Monday marked the 10th Annual World AIDS Day, reminding the world of HIV and AIDS' devastating effects.
According to the Joint United Nations Programme on HIV and AIDS, 39.5 million people worldwide have HIV. Roughly half of those contracted HIV before the age of 25, and will die before the age of 35. The Centers for Disease Control and Prevention reported the number of new AIDS cases increased for the first time in 10 years between 2001 and 2002.
\Most students think, 'People like me won't get [Sexually Transmitted Diseases',"" said UW-Madison sociology Professor John DeLamater. He teaches human sexuality to mostly freshmen and sophomores, many of whom received inadequate sex education in high school.
""College students need to understand their risk factors,"" DeLamater explained. ""Having multiple sex partners increases the risk, and having one STD compromises the immune system, making it easier to get another. Students need to use protection... and they need to find out their partner's histories.""

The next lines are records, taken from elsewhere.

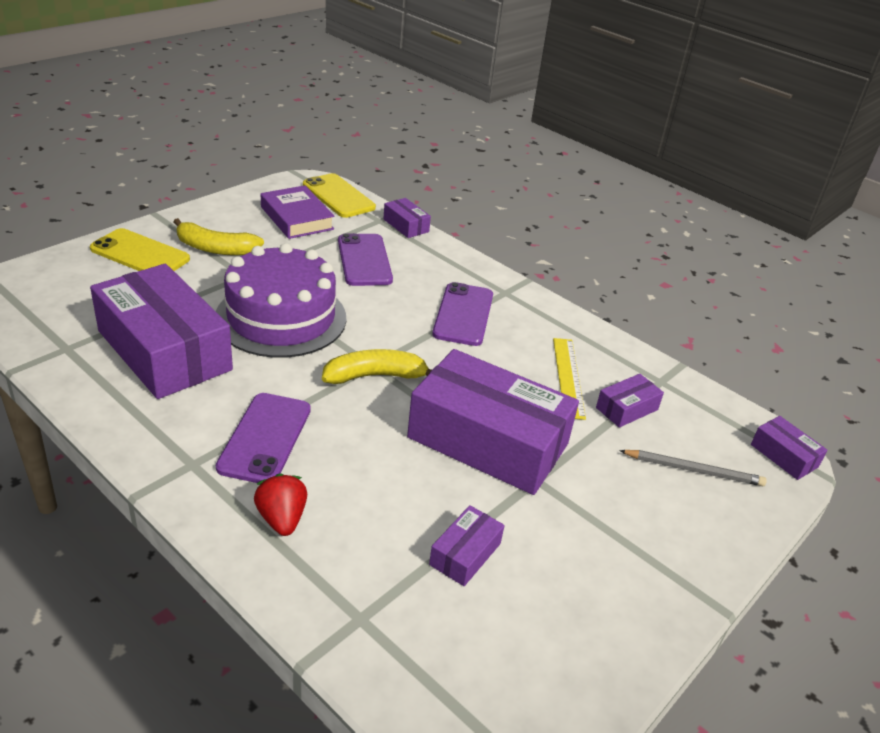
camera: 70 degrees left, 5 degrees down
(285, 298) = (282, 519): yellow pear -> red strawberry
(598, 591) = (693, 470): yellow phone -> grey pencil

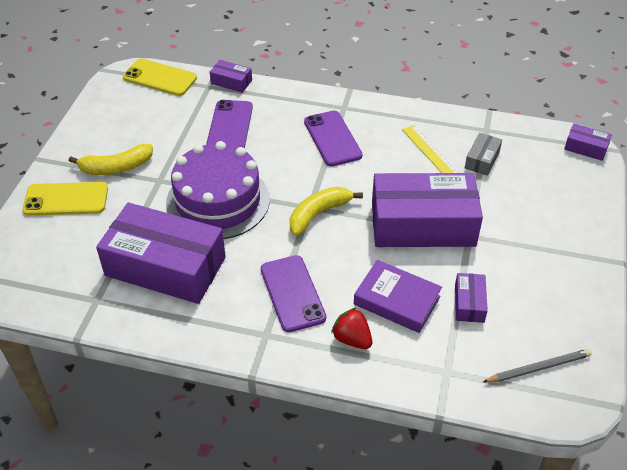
camera: 25 degrees left, 10 degrees up
(297, 218) = (148, 112): purple book -> purple book (397, 300)
(364, 260) = (230, 126): purple phone -> purple phone turned 45 degrees clockwise
(627, 408) = (482, 160): purple box -> grey box
(693, 470) = (546, 183): grey pencil -> grey pencil (538, 368)

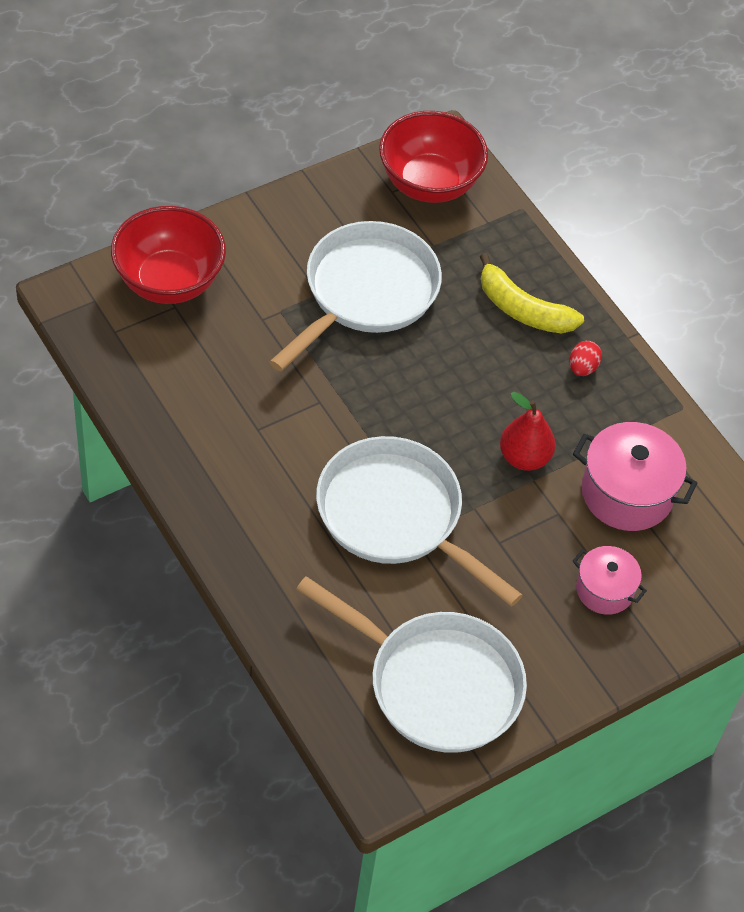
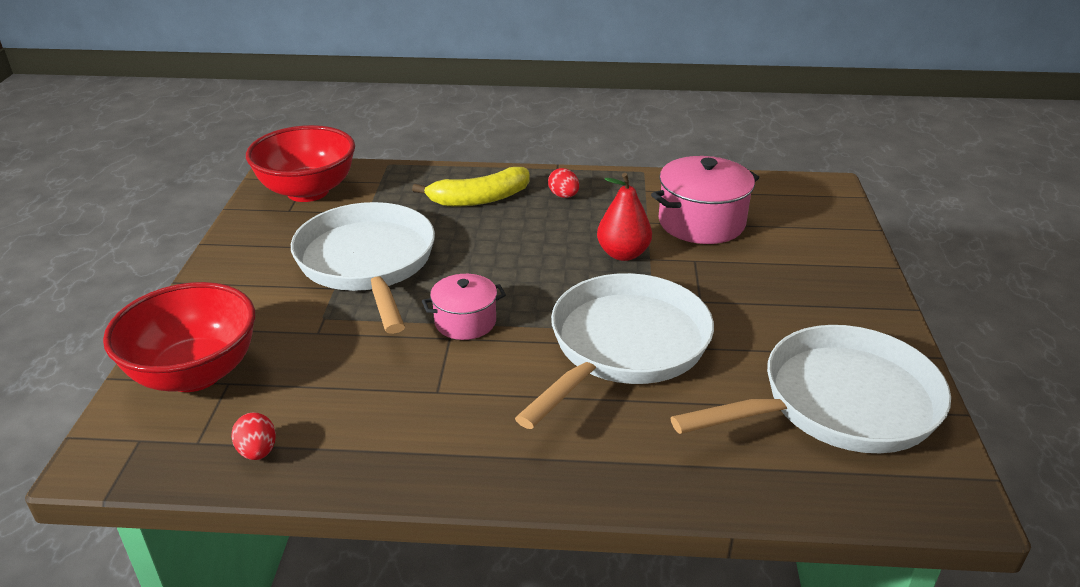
camera: 50 degrees left, 20 degrees down
(131, 368) = (257, 451): none -> red egg
(396, 517) = (623, 346): white pan -> white pan turned 135 degrees clockwise
(604, 590) = (790, 268): pink pot -> pink pot (465, 322)

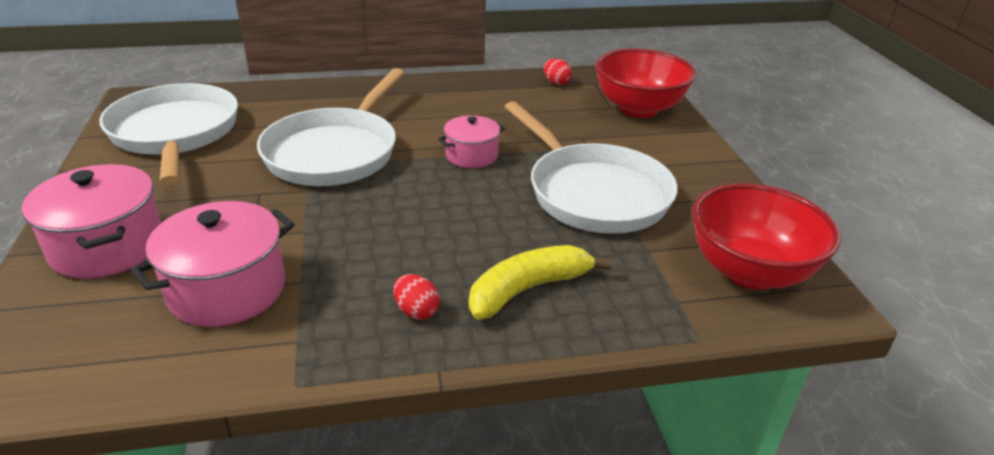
camera: 165 degrees right, 0 degrees up
(623, 254) = (333, 233): red pear -> none
(817, 264) = (107, 247): none -> pink pot
(839, 403) = (175, 134): white pan -> white pan turned 105 degrees clockwise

DeLamater said the media has shaped many students' views on AIDS. In the 1980s, HIV and AIDS were thought of as diseases of men who had sex with men. Then, in the late 1990s, the stereotype shifted to a disease affecting mostly black male drug users, DeLamater said.
""In truth, women and people under 25 have the highest rates of contracting HIV,"" he added.
In the United States, 30 percent of all new HIV infections are in women, according to the Henry J. Kaiser Family Foundation. New infections among women have tripled between 1986 and 2001.
The U.S. infection patterns are typical of HIV and AIDS in developed, Western countries, said Alberto Palloni, UW-Madison professor of population studies. In regions like sub-Saharan Africa, genders are infected equally.
""It's really an extraordinary disease,"" Palloni said. ""Most diseases wipe out the very young or the very old. AIDS wipes out the adults.""
Palloni and his colleagues use mathematical models to predict the effects of HIV and AIDS on sub-Sahara African populations.
Palloni predicts large increases in adult mortality, widows and orphans from AIDS in sub-Saharan Africa, but he said he doubts the Western world will ever develop an HIV and AIDS epidemic like Africa's.
""It's much more difficult to trigger an epidemic when a population is educated, and the government is involved in public health,""Palloni said.